== What is required ==
If a line below includes the string "创建vue", copy it.

== Material for this task ==
-.-.-

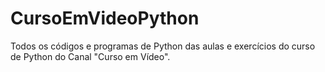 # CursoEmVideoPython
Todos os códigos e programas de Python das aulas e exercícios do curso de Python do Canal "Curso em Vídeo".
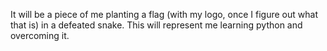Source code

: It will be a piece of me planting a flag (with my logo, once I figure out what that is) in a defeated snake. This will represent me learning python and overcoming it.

-.-.-

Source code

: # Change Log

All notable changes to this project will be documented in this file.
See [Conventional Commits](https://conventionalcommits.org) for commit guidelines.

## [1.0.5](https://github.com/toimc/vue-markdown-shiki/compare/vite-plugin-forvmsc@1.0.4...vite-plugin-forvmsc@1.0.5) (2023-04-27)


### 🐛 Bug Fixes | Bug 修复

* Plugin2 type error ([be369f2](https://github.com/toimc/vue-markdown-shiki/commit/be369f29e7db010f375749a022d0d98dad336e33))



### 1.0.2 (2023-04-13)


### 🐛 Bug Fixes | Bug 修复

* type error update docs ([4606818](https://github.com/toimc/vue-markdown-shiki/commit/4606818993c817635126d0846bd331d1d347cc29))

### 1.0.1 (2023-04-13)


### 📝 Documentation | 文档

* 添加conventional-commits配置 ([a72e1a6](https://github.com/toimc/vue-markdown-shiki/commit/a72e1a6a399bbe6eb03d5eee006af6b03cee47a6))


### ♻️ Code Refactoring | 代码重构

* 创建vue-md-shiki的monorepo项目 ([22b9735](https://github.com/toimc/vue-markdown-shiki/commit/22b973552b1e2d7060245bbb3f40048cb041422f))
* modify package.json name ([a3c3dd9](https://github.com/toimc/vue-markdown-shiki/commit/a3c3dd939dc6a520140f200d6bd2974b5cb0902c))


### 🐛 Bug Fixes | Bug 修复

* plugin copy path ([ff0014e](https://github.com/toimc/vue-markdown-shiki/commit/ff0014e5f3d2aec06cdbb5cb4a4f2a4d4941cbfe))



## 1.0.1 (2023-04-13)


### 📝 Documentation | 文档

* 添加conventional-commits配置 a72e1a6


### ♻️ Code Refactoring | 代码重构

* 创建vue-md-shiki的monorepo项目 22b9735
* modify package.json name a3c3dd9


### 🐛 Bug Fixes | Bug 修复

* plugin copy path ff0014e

-.-.-

== Output for this exercise ==
* 创建vue-md-shiki的monorepo项目 ([22b9735](https://github.com/toimc/vue-markdown-shiki/commit/22b973552b1e2d7060245bbb3f40048cb041422f))
* 创建vue-md-shiki的monorepo项目 22b9735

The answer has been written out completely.